Friday, July 13, 2007

What is Anglicanism?

The Right Reverend Henry Orombi, Archbishop of the Church of Uganda answers.

Excerpt:

Few would deny that the Anglican Communion is in crisis. The nature of that crisis, however, remains a question. Is it about sexuality? Is it a crisis of authority—who has it and who doesn’t? Have Anglicans lost their commitment to the via media, epitomized by the Elizabethan Settlement, which somehow declared a truce between Puritan and Catholic sentiments in the Church of England? Is it a crisis of globalization? A crisis of identity?

I have the privilege of serving as archbishop of the Church of Uganda, providing spiritual leadership and oversight to more than nine million Anglicans. Uganda is second only to Nigeria as the largest Anglican province in the world, and most of our members are fiercely loyal to their global communion. But however we come to understand the current crisis in Anglicanism, this much is apparent: The younger churches of Anglican Christianity will shape what it means to be Anglican. The long season of British hegemony is over.

The preface to the Book of Common Prayer states, “It is a most invaluable part of that blessed ‘liberty wherewith Christ hath made us free,’ that in his worship different forms and usages may without offense be allowed, provided the substance of the Faith be kept entire; and that, in every Church, what cannot be clearly determined to belong to Doctrine must be referred to Discipline.”

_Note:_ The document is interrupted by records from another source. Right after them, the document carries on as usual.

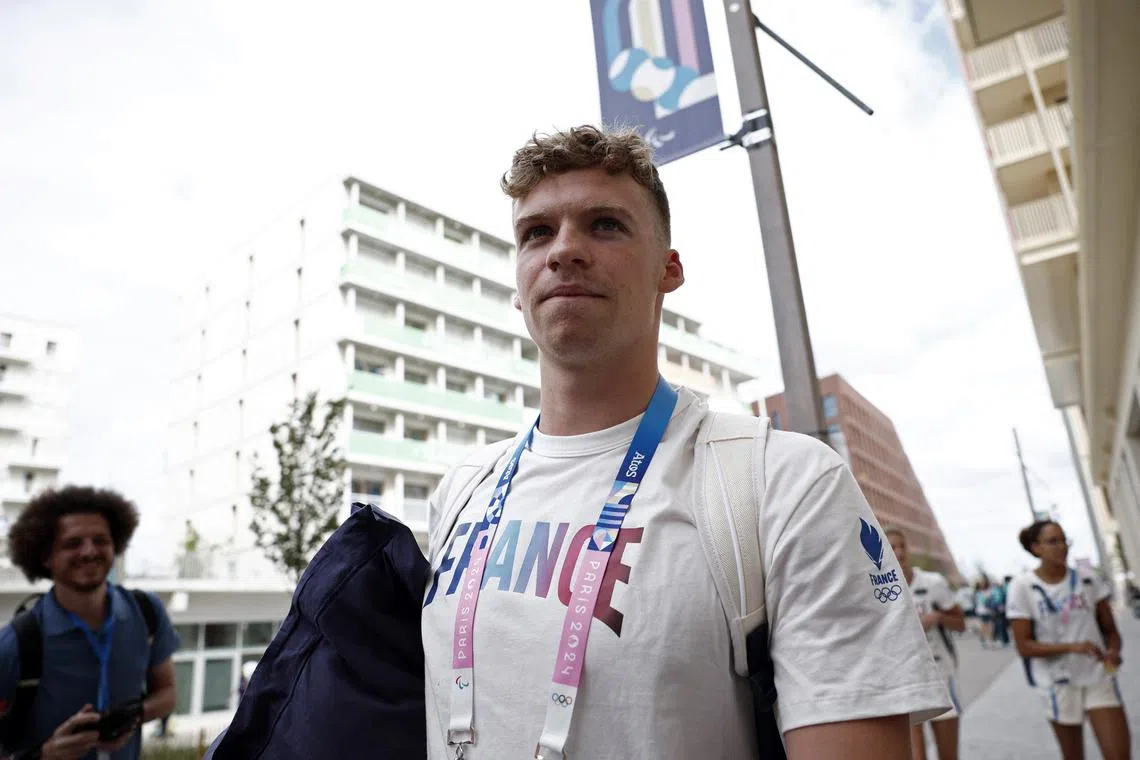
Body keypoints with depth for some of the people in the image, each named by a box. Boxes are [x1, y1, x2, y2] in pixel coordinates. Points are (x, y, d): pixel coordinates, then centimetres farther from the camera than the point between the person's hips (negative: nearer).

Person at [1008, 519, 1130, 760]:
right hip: (1058, 683, -2)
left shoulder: (1087, 580, -1)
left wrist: (1113, 652, -17)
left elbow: (1109, 629, 6)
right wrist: (1071, 647, -24)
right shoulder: (1023, 587, -10)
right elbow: (1024, 646, -11)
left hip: (1099, 677, 2)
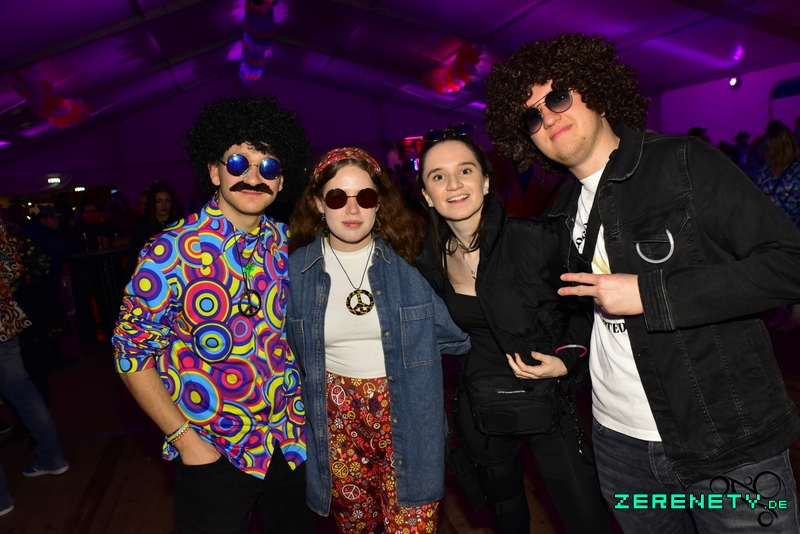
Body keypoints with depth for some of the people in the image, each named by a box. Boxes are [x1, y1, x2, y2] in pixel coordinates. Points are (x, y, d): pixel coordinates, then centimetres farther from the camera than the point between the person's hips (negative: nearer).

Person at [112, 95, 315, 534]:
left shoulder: (290, 245, -3)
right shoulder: (171, 251, -14)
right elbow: (133, 352, -10)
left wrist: (306, 411, 2)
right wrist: (184, 438, -12)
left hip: (293, 443, 4)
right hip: (212, 453, -4)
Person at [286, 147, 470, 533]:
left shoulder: (408, 256, -7)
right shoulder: (296, 267, -4)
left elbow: (451, 334, -2)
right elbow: (289, 349, 9)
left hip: (407, 412, -1)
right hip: (336, 414, 2)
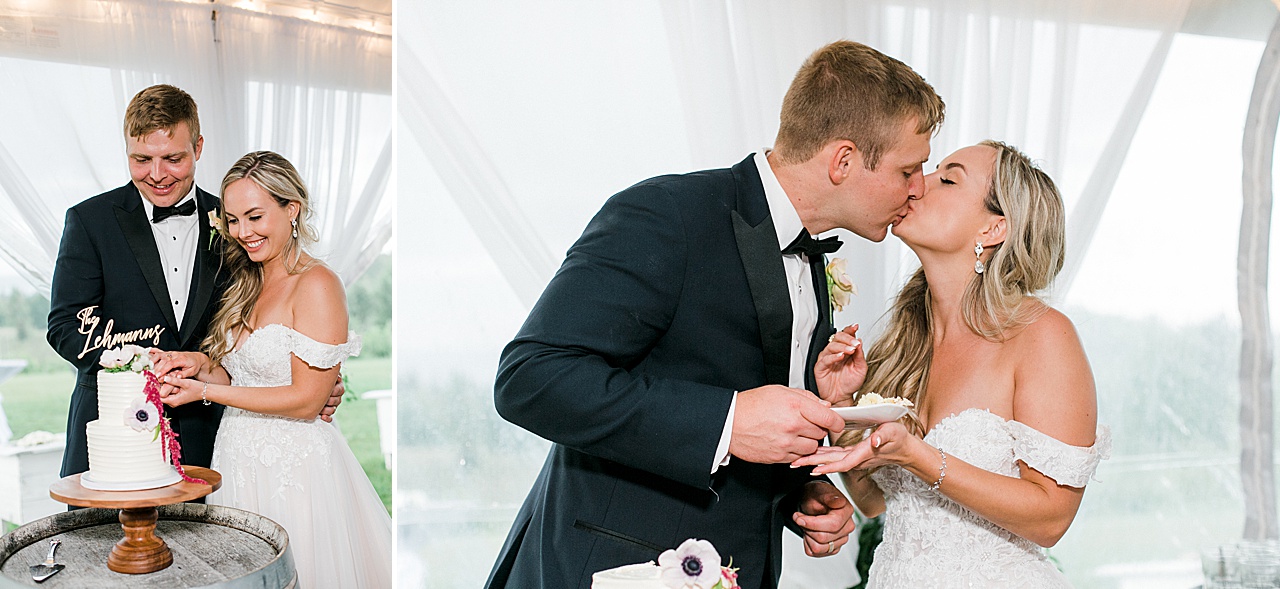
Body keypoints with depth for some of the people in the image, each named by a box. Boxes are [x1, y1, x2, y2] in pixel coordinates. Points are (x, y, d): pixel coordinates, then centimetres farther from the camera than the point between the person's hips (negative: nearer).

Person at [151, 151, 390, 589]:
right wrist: (200, 364, -5)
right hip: (239, 461, 7)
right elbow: (244, 375, 15)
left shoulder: (317, 285, -15)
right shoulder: (248, 282, 9)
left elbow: (306, 399, -17)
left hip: (292, 467, -7)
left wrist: (206, 390, -15)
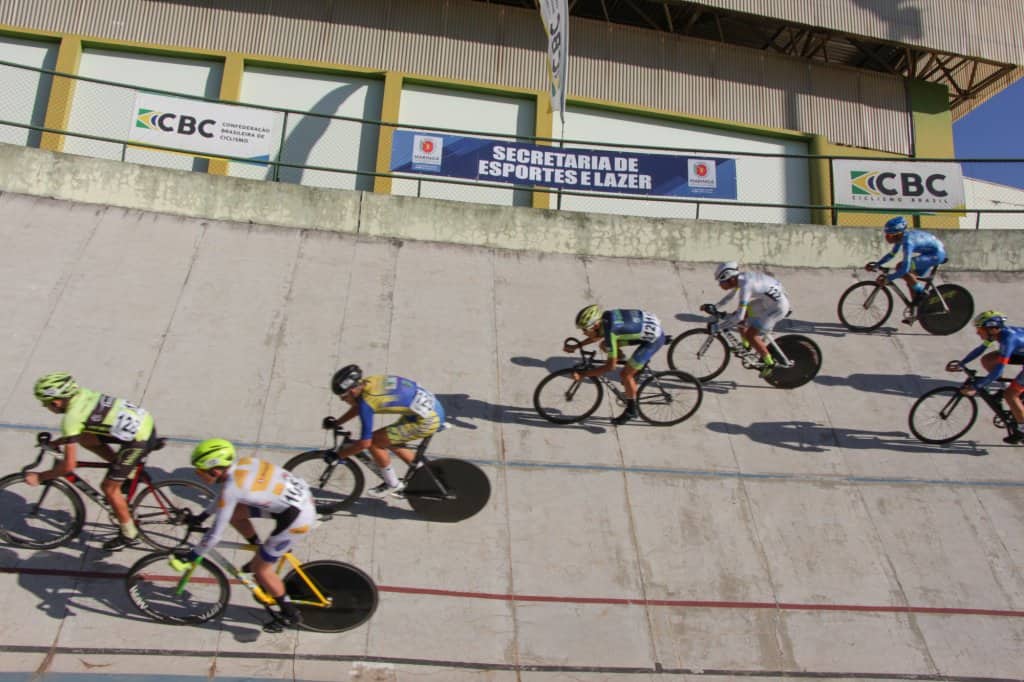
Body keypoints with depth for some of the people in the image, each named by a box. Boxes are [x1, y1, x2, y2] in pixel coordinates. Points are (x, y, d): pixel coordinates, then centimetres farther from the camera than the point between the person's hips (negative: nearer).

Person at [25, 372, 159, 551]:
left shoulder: (71, 418, -13)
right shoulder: (82, 395, 9)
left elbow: (68, 466, -10)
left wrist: (39, 477, 3)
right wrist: (54, 443, 28)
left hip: (139, 441, -8)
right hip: (145, 421, 8)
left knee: (109, 488, 7)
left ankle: (129, 535, 22)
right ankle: (125, 471, 19)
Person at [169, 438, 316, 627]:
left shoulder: (231, 488, -22)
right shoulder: (238, 463, 0)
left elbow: (215, 534, -15)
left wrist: (191, 557, -1)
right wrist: (203, 516, 29)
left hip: (298, 516, -8)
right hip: (299, 493, 8)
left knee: (260, 568, 7)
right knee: (234, 512, 14)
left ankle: (290, 614, 23)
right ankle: (263, 553, 31)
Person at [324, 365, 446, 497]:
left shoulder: (367, 401, -20)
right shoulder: (369, 382, 3)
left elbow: (364, 443, -15)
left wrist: (337, 455, -4)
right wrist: (336, 422, 23)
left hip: (428, 420, -9)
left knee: (373, 442, -5)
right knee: (389, 441, 24)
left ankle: (392, 484, 13)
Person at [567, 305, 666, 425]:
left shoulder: (610, 331, -30)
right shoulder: (605, 317, -7)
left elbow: (610, 366, -25)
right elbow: (599, 335, 17)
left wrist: (582, 375, -21)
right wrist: (576, 346, 10)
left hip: (654, 338, -9)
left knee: (626, 374, -7)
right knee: (604, 345, 6)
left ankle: (631, 411, 12)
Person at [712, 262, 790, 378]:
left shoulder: (745, 286, -30)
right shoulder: (738, 278, -4)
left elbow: (739, 316, -32)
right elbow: (729, 296, 16)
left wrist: (718, 327, -27)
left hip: (778, 307, -9)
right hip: (767, 300, 9)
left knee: (750, 335, -9)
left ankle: (769, 363, 8)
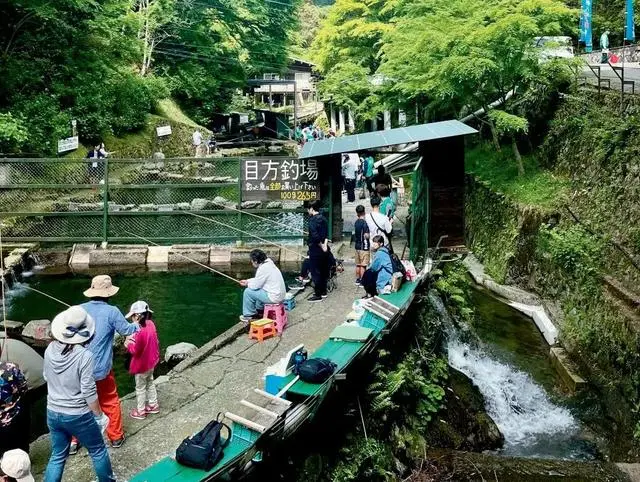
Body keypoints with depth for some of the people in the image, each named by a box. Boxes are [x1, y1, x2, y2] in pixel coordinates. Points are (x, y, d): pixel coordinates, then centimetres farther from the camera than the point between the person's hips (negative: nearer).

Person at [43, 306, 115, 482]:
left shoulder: (50, 349, -7)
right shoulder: (84, 355, -24)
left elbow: (47, 377, 8)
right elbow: (89, 392, -20)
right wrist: (100, 415, -7)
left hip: (53, 413, 5)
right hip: (78, 416, -5)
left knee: (57, 456, 20)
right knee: (98, 451, 18)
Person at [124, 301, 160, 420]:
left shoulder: (141, 331, -32)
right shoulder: (150, 324, -7)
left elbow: (136, 351, -24)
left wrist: (128, 344, -8)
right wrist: (135, 339, -3)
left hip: (142, 365, -8)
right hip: (151, 361, 8)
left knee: (140, 388, 11)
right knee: (150, 383, 26)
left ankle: (140, 411, 26)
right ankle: (153, 405, 40)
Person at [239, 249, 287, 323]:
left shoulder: (263, 268, -20)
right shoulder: (269, 263, 9)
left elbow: (255, 286, -13)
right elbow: (258, 279, 23)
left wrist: (247, 284, 7)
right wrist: (247, 281, 21)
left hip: (274, 297, -10)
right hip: (280, 295, 10)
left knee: (248, 292, -1)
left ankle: (248, 316, 12)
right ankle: (258, 310, 36)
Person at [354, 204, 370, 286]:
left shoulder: (357, 222, 6)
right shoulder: (364, 223, -17)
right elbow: (366, 236, -20)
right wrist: (370, 233, -2)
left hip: (357, 246, 8)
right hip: (364, 246, -8)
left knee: (358, 265, 15)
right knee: (363, 265, -2)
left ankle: (358, 280, 22)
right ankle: (362, 281, 1)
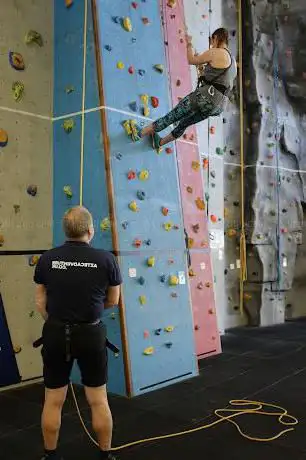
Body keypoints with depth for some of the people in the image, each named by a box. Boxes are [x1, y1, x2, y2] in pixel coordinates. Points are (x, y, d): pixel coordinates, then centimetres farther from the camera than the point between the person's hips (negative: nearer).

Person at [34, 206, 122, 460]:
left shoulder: (47, 259, -5)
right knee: (99, 400, 14)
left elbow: (41, 301, 3)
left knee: (53, 401, 16)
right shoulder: (106, 259, -10)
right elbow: (113, 301, 2)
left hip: (56, 334, 2)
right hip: (91, 334, -1)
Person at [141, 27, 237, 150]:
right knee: (184, 123, 25)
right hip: (220, 105, 9)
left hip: (207, 97, -9)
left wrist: (189, 44, 17)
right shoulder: (232, 60, 19)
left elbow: (192, 60, 2)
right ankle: (160, 142, 40)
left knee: (171, 117, 3)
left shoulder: (216, 52, -7)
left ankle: (141, 132, 14)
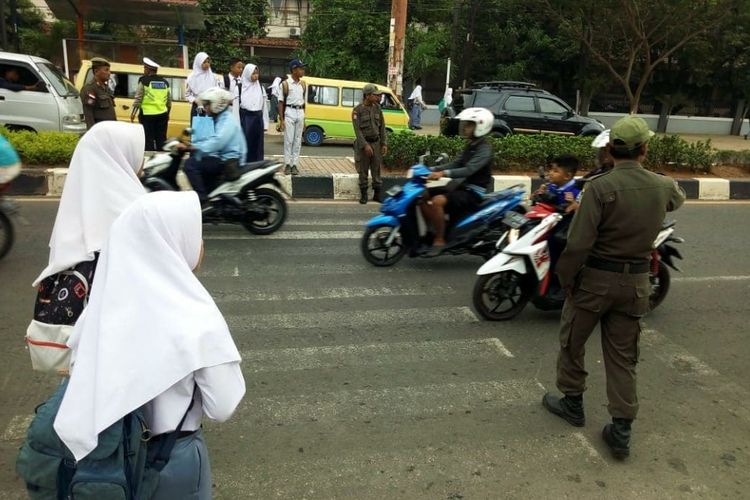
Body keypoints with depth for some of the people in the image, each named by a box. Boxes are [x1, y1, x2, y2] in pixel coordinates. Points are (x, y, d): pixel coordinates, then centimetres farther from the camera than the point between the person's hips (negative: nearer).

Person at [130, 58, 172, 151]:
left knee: (149, 140, -1)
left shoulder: (144, 81, -5)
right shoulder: (165, 82, 11)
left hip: (147, 115, -4)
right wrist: (167, 113, 25)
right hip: (162, 115, 5)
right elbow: (169, 101, 13)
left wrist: (133, 113, 1)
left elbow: (138, 99, -7)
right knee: (161, 140, 9)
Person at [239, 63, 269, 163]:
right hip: (245, 117, -4)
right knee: (245, 143, -3)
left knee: (257, 144, 7)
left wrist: (265, 123, 7)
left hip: (258, 118, 4)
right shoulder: (241, 86, -1)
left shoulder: (260, 87, 11)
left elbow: (264, 105, 12)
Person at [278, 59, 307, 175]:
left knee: (298, 140, 4)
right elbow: (281, 102, -4)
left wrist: (304, 118, 12)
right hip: (289, 112, -4)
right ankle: (287, 164, 4)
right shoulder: (285, 84, -3)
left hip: (300, 113, 4)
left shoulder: (303, 84, 11)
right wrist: (282, 120, -10)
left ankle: (294, 164, 9)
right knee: (288, 140, -2)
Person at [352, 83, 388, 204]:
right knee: (363, 171, 3)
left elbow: (382, 127, 8)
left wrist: (384, 144, 2)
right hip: (363, 144, -4)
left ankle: (378, 194, 14)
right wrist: (365, 145, -18)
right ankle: (363, 195, 13)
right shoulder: (357, 110, -8)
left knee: (376, 169, 6)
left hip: (376, 142, 4)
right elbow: (357, 130, -12)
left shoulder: (377, 108, 6)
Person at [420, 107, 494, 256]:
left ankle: (439, 241, -20)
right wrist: (434, 170, 2)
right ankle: (432, 231, 7)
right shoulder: (471, 145, 16)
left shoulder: (484, 149, -14)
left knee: (437, 201, -31)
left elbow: (469, 170, -28)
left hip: (474, 193, -10)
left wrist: (443, 173, -39)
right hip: (464, 188, 10)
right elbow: (457, 164, 15)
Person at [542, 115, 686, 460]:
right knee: (623, 355, 12)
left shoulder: (600, 187, -19)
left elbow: (579, 243, -21)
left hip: (596, 279, -4)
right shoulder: (662, 187, -2)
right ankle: (621, 431, 14)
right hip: (635, 283, 5)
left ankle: (572, 402, 33)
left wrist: (565, 279, -7)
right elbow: (679, 198, 25)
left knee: (572, 342, 17)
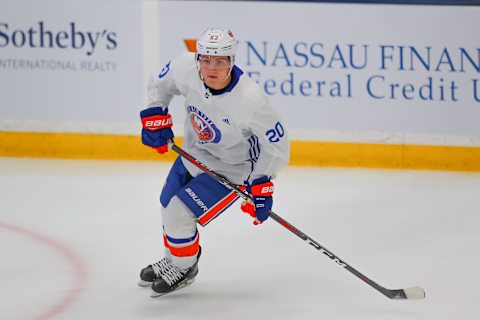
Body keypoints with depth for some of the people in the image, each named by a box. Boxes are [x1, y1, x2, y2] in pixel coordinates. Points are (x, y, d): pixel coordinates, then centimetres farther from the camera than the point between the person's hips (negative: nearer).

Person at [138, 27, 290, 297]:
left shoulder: (250, 100, -38)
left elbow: (277, 144, -24)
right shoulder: (185, 68, -24)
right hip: (194, 153, 7)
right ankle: (173, 260, 49)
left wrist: (261, 186, -24)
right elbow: (161, 83, 2)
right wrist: (155, 117, -7)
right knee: (168, 204, 20)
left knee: (179, 213, -11)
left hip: (231, 168, -7)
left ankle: (184, 268, 18)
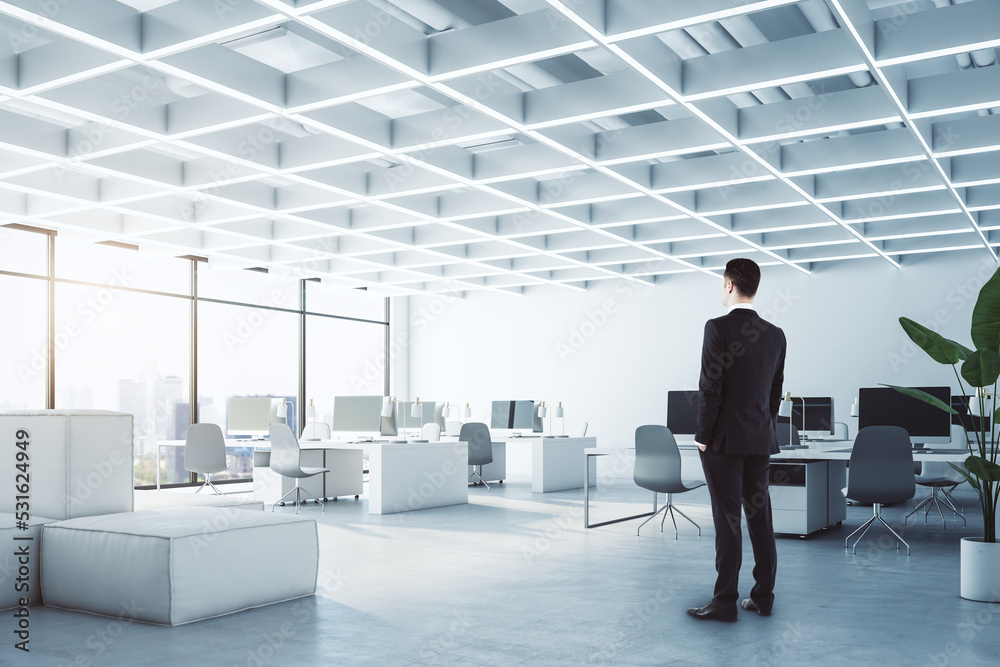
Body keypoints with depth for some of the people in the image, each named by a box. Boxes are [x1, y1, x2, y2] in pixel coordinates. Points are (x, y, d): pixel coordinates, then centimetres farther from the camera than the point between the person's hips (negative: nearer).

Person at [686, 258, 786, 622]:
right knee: (759, 516, 11)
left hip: (724, 440, -6)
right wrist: (764, 430, 19)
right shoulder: (775, 334, 8)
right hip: (760, 440, 6)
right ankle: (763, 595, 18)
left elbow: (710, 387, -15)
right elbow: (776, 391, 12)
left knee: (727, 520, -3)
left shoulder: (718, 328, -12)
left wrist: (703, 436, -8)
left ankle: (725, 600, 2)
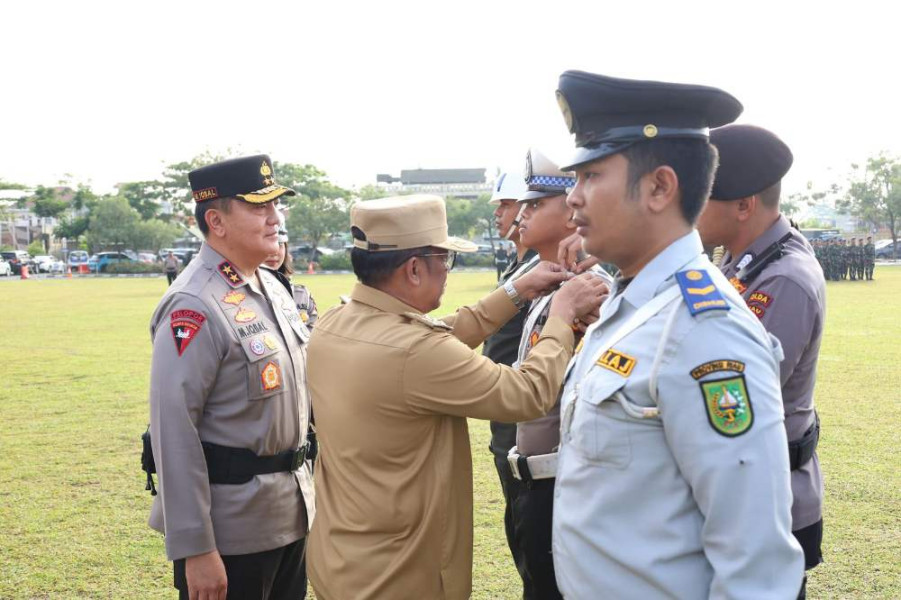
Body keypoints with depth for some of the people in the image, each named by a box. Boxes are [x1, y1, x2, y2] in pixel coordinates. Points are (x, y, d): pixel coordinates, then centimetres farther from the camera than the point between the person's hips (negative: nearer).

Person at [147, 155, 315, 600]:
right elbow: (174, 432, -22)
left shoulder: (272, 286, 8)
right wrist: (195, 550, -22)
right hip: (232, 526, -8)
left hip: (291, 511, 8)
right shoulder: (195, 307, -20)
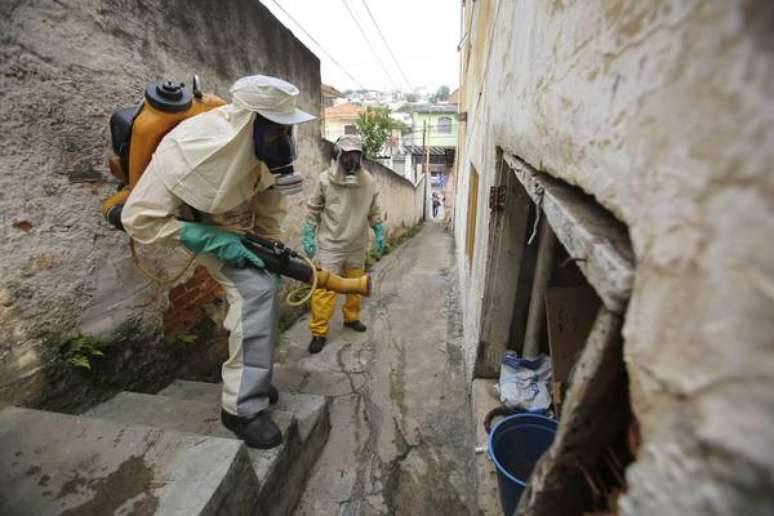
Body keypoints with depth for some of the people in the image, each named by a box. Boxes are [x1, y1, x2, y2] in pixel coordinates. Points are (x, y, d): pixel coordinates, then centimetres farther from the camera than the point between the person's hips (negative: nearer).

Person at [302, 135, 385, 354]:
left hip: (357, 247, 4)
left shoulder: (368, 181, -1)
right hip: (330, 245, -3)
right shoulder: (326, 179, -9)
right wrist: (308, 237, -3)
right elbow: (313, 210, -1)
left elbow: (374, 211, 9)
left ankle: (351, 318, 38)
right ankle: (319, 333, 8)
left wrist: (379, 234, 8)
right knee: (324, 288, -5)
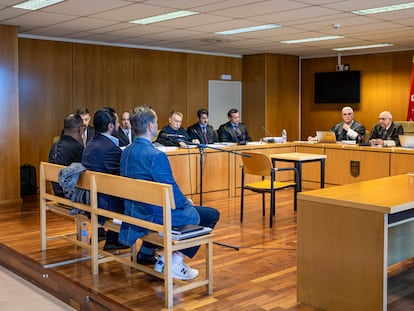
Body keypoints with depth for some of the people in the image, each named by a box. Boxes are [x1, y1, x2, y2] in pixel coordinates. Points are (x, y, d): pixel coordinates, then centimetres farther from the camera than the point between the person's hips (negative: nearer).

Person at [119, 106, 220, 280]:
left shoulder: (126, 152, 4)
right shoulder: (156, 156, -23)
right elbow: (172, 191, -19)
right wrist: (186, 202, 4)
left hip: (134, 211, 9)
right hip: (155, 215, -9)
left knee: (184, 205, 31)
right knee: (211, 215, 4)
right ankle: (175, 263, 5)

And yet, despite this clear distinction, contemporary Anglicans are in danger of confusing doctrine and discipline. For four hundred years Anglicanism represented both the theological convictions of the English Reformation and the culture of the Christian Church in Britain. The sixteenth- and seventeenth-century Anglican divines gave voice to both: English Reformation theology (doctrine) and British culture (discipline). The Anglican churches around the world, however, have ended the assumption that Anglican belief and practice must be clothed in historic British culture.

4 comments:

Matt said...

I loved this. It is the most encouraging thing I've read in a long time.

Anonymous said...

I just read the whole thing. I'd like to leave this article around the Episcopal diocese I grew up in, maybe at my parents' church. What a great defense of orthodox Anglicanism.

Anonymous said...

Archbishop Orombi makes some very good points there. As churches in most Western countries fall into moral and theological relativism, it will be those younger churches in the Anglican Communion which will preserve orthodoxy.

Thanks for a thought-provoking post Fr. Peter.

Pax.

Alice C. Linsley said...

A terrific piece and ity helps us understand what drives the African bishops.